## FRAGMENTO DEL TEXTO
El hecho primario social no es la mera reunión de unos cuantos hombres, sino la articulación que en ese ayuntamiento se produce inmediatamente. El hecho primario social es la organización en dirigidos y directores de un montón humano. Esto supone en unos cierta capacidad para dirigir; en otros, cierta facilidad íntima para dejarse dirigir1. En suma: donde no hay una minoría que actúe sobre una masa colectiva, y una masa que sabe aceptar el influjo de una minoría, no hay sociedad, o se está muy cerca de que no la haya.

Pues bien: en España vivimos hoy entregados al imperio de las masas. Los miopes no lo creen así porque, en efecto, no ven motines en las calles ni asaltos a los bancos y ministerios. Pero esa revolución callejera significaría sólo el aspecto político que toma, a veces, el imperio de una masa social determinada: la proletaria. Yo me refiero a una forma de dominio mucho más radical que la algarada en la plazuela, más profunda, difusa, omnipresente, y no de una sola masa social, sino de todas, y en especie de las masas con mayor poderío: las de clase media y superior.

## ÍTEMS SUMINISTRADOS
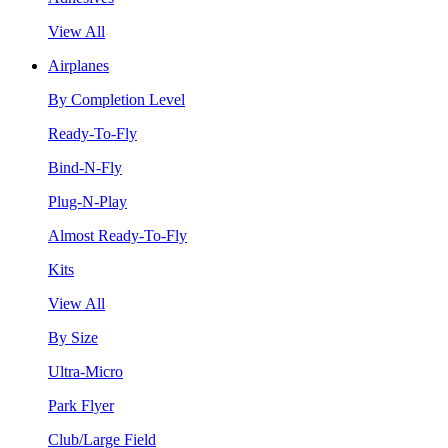
View All
Airplanes
By Completion Level
Ready-To-Fly
Bind-N-Fly
Plug-N-Play
Almost Ready-To-Fly
Kits
View All
By Size
Ultra-Micro
Park Flyer
Club/Large Field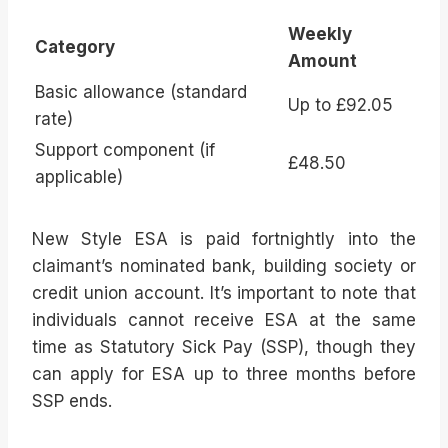
Weekly
Category
Amount
Basic allowance (standard
Up to £92.05
rate)
Support component (if
£48.50
applicable)
New Style ESA is paid fortnightly into the
claimant’s nominated bank, building society or
credit union account. It’s important to note that
individuals cannot receive ESA at the same
time as Statutory Sick Pay (SSP), though they
can apply for ESA up to three months before
SSP ends.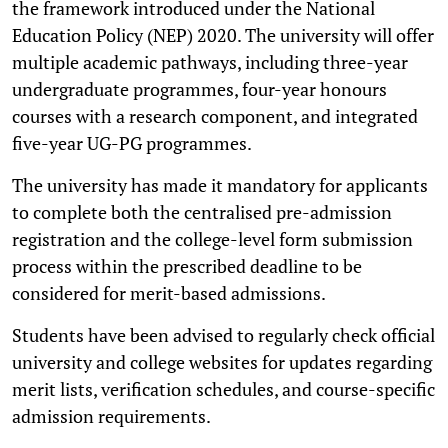
the framework introduced under the National
Education Policy (NEP) 2020. The university will offer
multiple academic pathways, including three-year
undergraduate programmes, four-year honours
courses with a research component, and integrated
five-year UG-PG programmes.
The university has made it mandatory for applicants
to complete both the centralised pre-admission
registration and the college-level form submission
process within the prescribed deadline to be
considered for merit-based admissions.
Students have been advised to regularly check official
university and college websites for updates regarding
merit lists, verification schedules, and course-specific
admission requirements.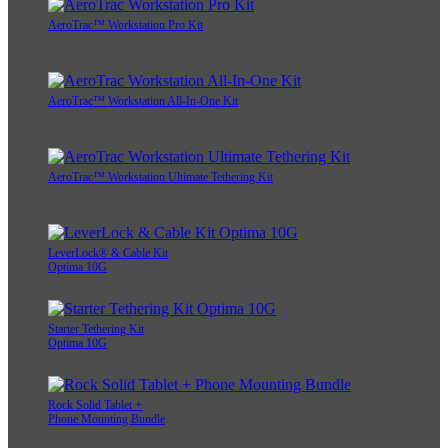
AeroTrac™ Workstation Pro Kit
AeroTrac™ Workstation All-In-One Kit
AeroTrac™ Workstation Ultimate Tethering Kit
LeverLock® & Cable Kit
Optima 10G
Starter Tethering Kit
Optima 10G
Rock Solid Tablet +
Phone Mounting Bundle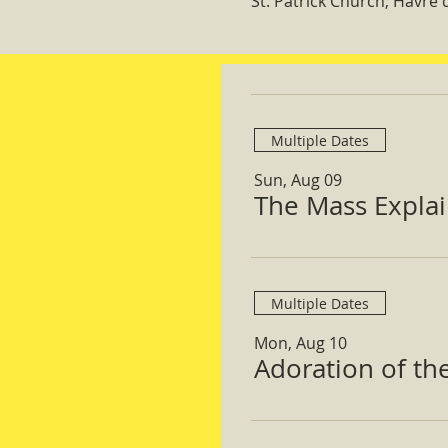
St. Patrick Church, Havre
Multiple Dates
Sun, Aug 09
The Mass Expla
Multiple Dates
Mon, Aug 10
Adoration of th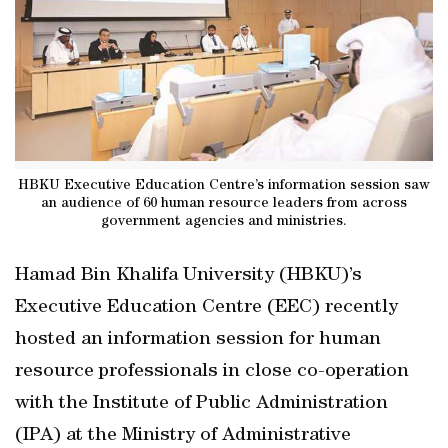
HBKU Executive Education Centre’s information session saw
an audience of 60 human resource leaders from across
government agencies and ministries.
Hamad Bin Khalifa University (HBKU)’s
Executive Education Centre (EEC) recently
hosted an information session for human
resource professionals in close co-operation
with the Institute of Public Administration
(IPA) at the Ministry of Administrative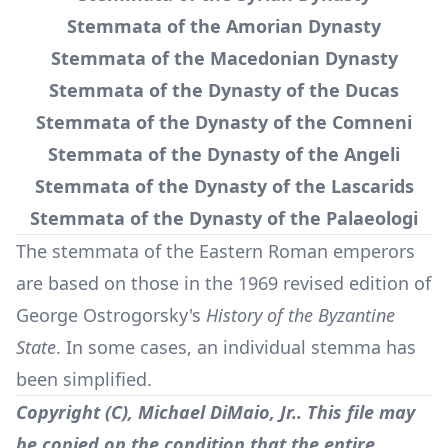
Stemmata of the Amorian Dynasty
Stemmata of the Macedonian Dynasty
Stemmata of the Dynasty of the Ducas
Stemmata of the Dynasty of the Comneni
Stemmata of the Dynasty of the Angeli
Stemmata of the Dynasty of the Lascarids
Stemmata of the Dynasty of the Palaeologi
The stemmata of the Eastern Roman emperors
are based on those in the 1969 revised edition of
George Ostrogorsky's
History of the Byzantine
State
. In some cases, an individual stemma has
been simplified.
Copyright (C), Michael DiMaio, Jr.. This file may
be copied on the condition that the entire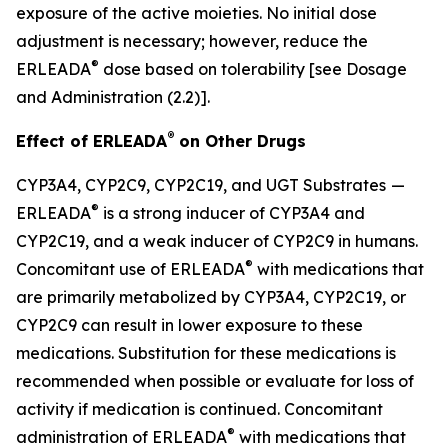
exposure of the active moieties. No initial dose
adjustment is necessary; however, reduce the
®
ERLEADA
dose based on tolerability
[see Dosage
and Administration (2.2)].
®
Effect of ERLEADA
on Other Drugs
CYP3A4, CYP2C9, CYP2C19, and UGT Substrates
—
®
ERLEADA
is a strong inducer of CYP3A4 and
CYP2C19, and a weak inducer of CYP2C9 in humans.
®
Concomitant use of ERLEADA
with medications that
are primarily metabolized by CYP3A4, CYP2C19, or
CYP2C9 can result in lower exposure to these
medications. Substitution for these medications is
recommended when possible or evaluate for loss of
activity if medication is continued. Concomitant
®
administration of ERLEADA
with medications that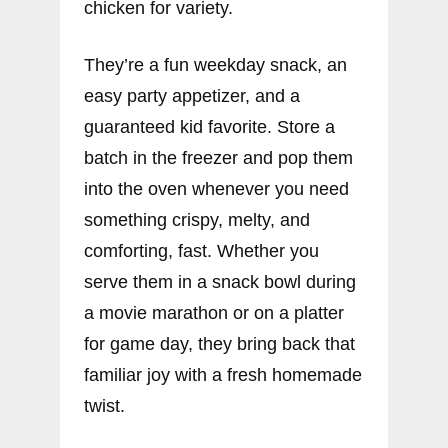
chicken for variety.
They’re a fun weekday snack, an
easy party appetizer, and a
guaranteed kid favorite. Store a
batch in the freezer and pop them
into the oven whenever you need
something crispy, melty, and
comforting, fast. Whether you
serve them in a snack bowl during
a movie marathon or on a platter
for game day, they bring back that
familiar joy with a fresh homemade
twist.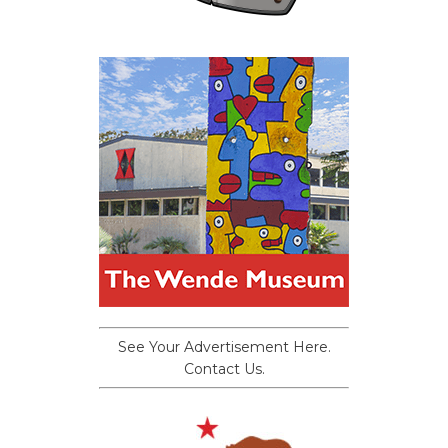
See Your Advertisement Here.
Contact Us.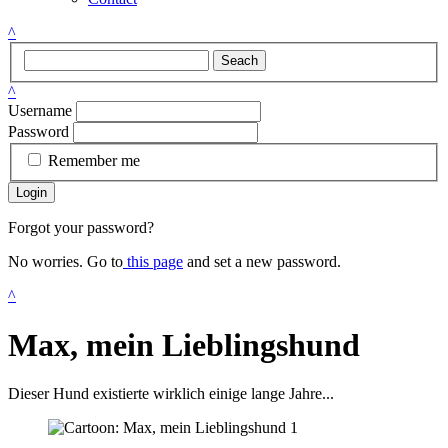
^
Seach
^
Username
Password
Remember me
Login
Forgot your password?
No worries. Go to
this page
and set a new password.
^
Max, mein Lieblingshund
Dieser Hund existierte wirklich einige lange Jahre...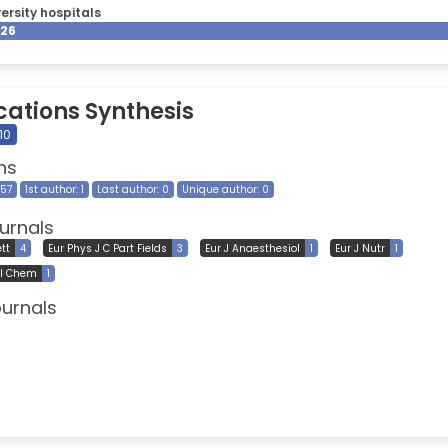
ersity hospitals
026
cations Synthesis
10
ns
257
1st author: 1
Last author: 0
Unique author: 0
urnals
tt
4
Eur Phys J C Part Fields
3
Eur J Anaesthesiol
1
Eur J Nutr
1
cl Chem
1
ournals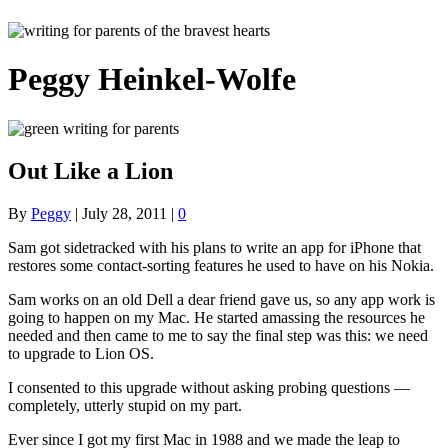
Peggy Heinkel-Wolfe
Out Like a Lion
By
Peggy
|
July 28, 2011
|
0
Sam got sidetracked with his plans to write an app for iPhone that
restores some contact-sorting features he used to have on his Nokia.
Sam works on an old Dell a dear friend gave us, so any app work is
going to happen on my Mac. He started amassing the resources he
needed and then came to me to say the final step was this: we need
to upgrade to Lion OS.
I consented to this upgrade without asking probing questions —
completely, utterly stupid on my part.
Ever since I got my first Mac in 1988 and we made the leap to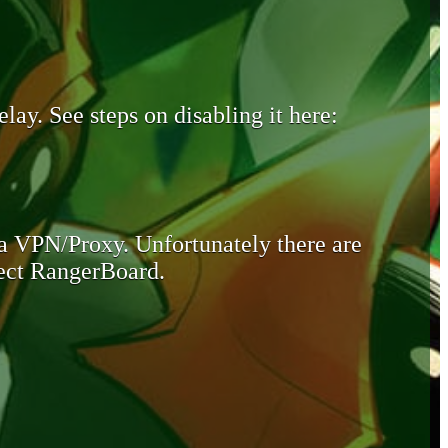
lay. See steps on disabling it here:
 a VPN/Proxy. Unfortunately there are
otect RangerBoard.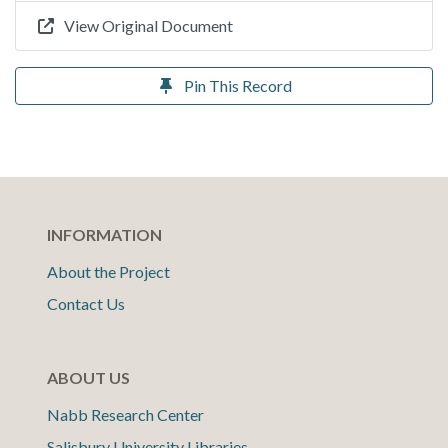
View Original Document
Pin This Record
INFORMATION
About the Project
Contact Us
ABOUT US
Nabb Research Center
Salisbury University Libraries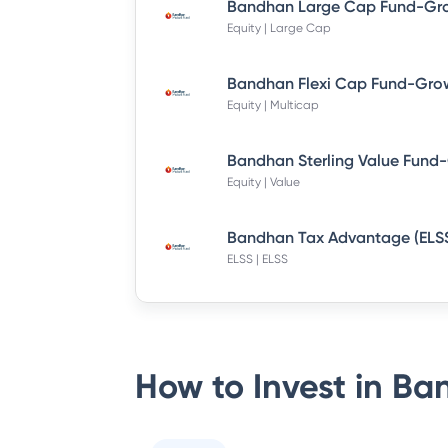
Equity | Large Cap
Bandhan Flexi Cap Fund-Grow
Equity | Multicap
Equity | Value
ELSS | ELSS
How to Invest in
Ban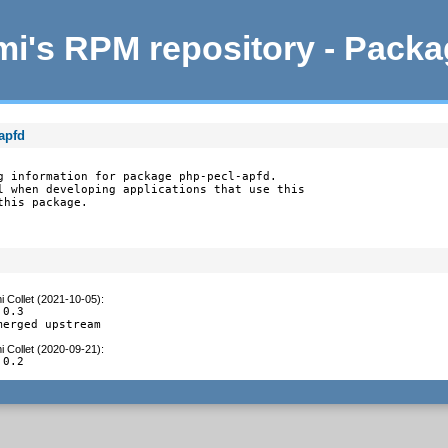
i's RPM repository - Pack
apfd
g information for package php-pecl-apfd.

l when developing applications that use this

this package.
 Collet (2021-10-05)
:
0.3

merged upstream
 Collet (2020-09-21)
:
.0.2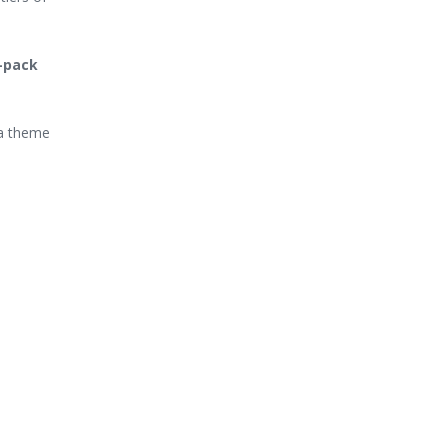
e-pack
 a theme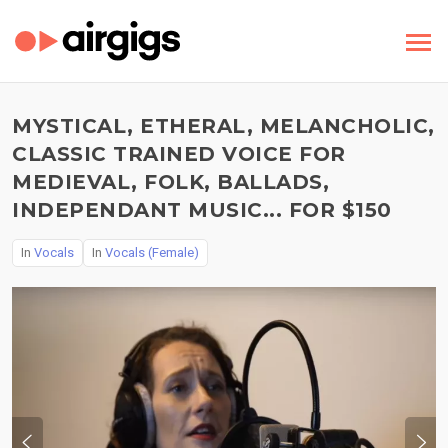
MYSTICAL, ETHERAL, MELANCHOLIC,
CLASSIC TRAINED VOICE FOR
MEDIEVAL, FOLK, BALLADS,
INDEPENDANT MUSIC... FOR $150
In
Vocals
In
Vocals (Female)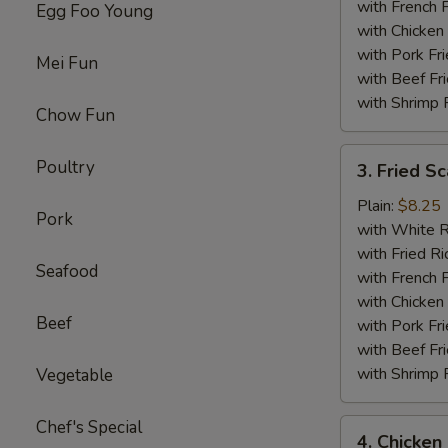
with French F
Egg Foo Young
with Chicken 
with Pork Fri
Mei Fun
with Beef Fr
with Shrimp 
Chow Fun
3.
Poultry
3. Fried Sc
Fried
Scallop
Plain:
$8.25
Pork
(12)
with White R
with Fried Ri
Seafood
with French F
with Chicken 
Beef
with Pork Fri
with Beef Fr
with Shrimp 
Vegetable
Chef's Special
4.
4. Chicken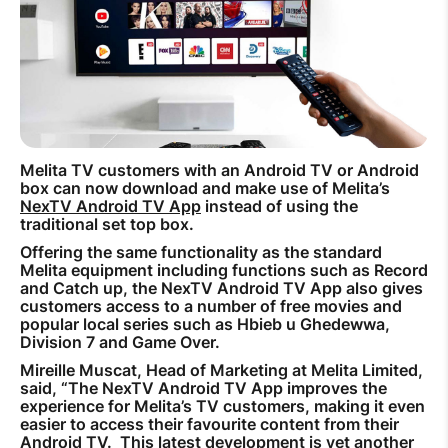
How to improve Wi-Fi
Mobile Settings
How to register to MyMelita
Melita TV customers with an Android TV or Android
box can now download and make use of Melita’s
NexTV Android TV App
instead of using the
Need More Help?
traditional set top box.
Offering the same functionality as the standard
Melita equipment including functions such as Record
and Catch up, the NexTV Android TV App also gives
customers access to a number of free movies and
popular local series such as Hbieb u Ghedewwa,
Division 7 and Game Over.
Mireille Muscat, Head of Marketing at Melita Limited,
said, “The NexTV Android TV App improves the
experience for Melita’s TV customers, making it even
easier to access their favourite content from their
Android TV. This latest development is yet another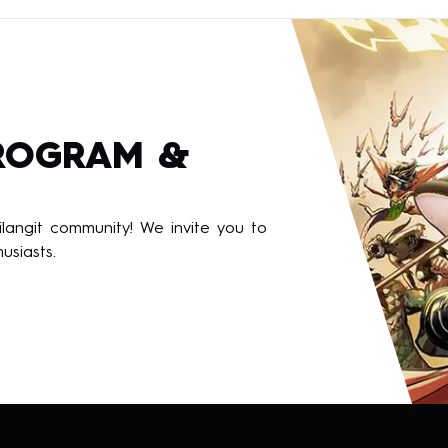
PROGRAM &
angit community! We invite you to
usiasts.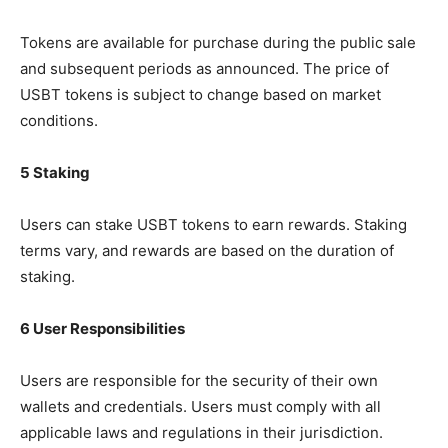
Tokens are available for purchase during the public sale
and subsequent periods as announced. The price of
USBT tokens is subject to change based on market
conditions.
5 Staking
Users can stake USBT tokens to earn rewards. Staking
terms vary, and rewards are based on the duration of
staking.
6 User Responsibilities
Users are responsible for the security of their own
wallets and credentials. Users must comply with all
applicable laws and regulations in their jurisdiction.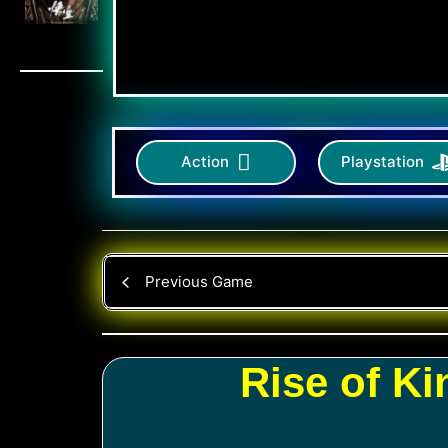
Action
Playstation
Previous Game
Rise of K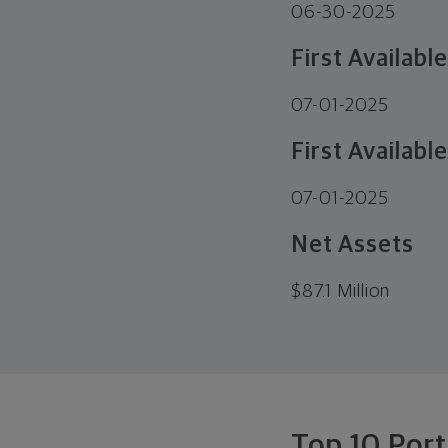
06-30-2025
First Availabl
07-01-2025
First Available
07-01-2025
Net Assets
$
87.1 Million
Top 10 Port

## LISTA DE TAREAS
#1 Según el fragmento sobre la sociedad y las masas, ¿cuál es el hecho primario social?
#2 Transcriba del fragmento sobre la sociedad y las masas el pasaje que comienza en las palabras "Pues bien: en" y termina después de "media y superior.".
#3 Redacte la continuación del fragmento sobre la sociedad y las masas a partir de su última oración.
No es necesario consultar los ítems para resolver las tareas.

## RESPUESTAS
#1 La organización en dirigidos y directores de un montón humano.

#2
Pues bien: en España vivimos hoy entregados al imperio de las masas. Los miopes no lo creen así porque, en efecto, no ven motines en las calles ni asaltos a los bancos y ministerios. Pero esa revolución callejera significaría sólo el aspecto político que toma, a veces, el imperio de una masa social determinada: la proletaria. Yo me refiero a una forma de dominio mucho más radical que la algarada en la plazuela, más profunda, difusa, omnipresente, y no de una sola masa social, sino de todas, y en especie de las masas con mayor poderío: las de clase media y superior.

#3
En el capítulo anterior he aludido al extraño fenómeno de que, aun en los partidos políticos de la extrema derecha, no son los jefes quienes dirigen a sus masas, sino éstas quienes empujan violentamente a sus jefes para que adopten tal o cual actitud. Así hemos visto que los jóvenes «mauristas» no han aceptado la política internacional que durante la guerra Maura proponía, sino, al revés, han pretendido imponer a su jefe la política internacional que en sus cabezas livianas y atropelladas –cabezas de «masa»– se había instalado. Lo propio aconteció con los carlistas, que han coceado en masa a su conductor, obligándole a una retirada.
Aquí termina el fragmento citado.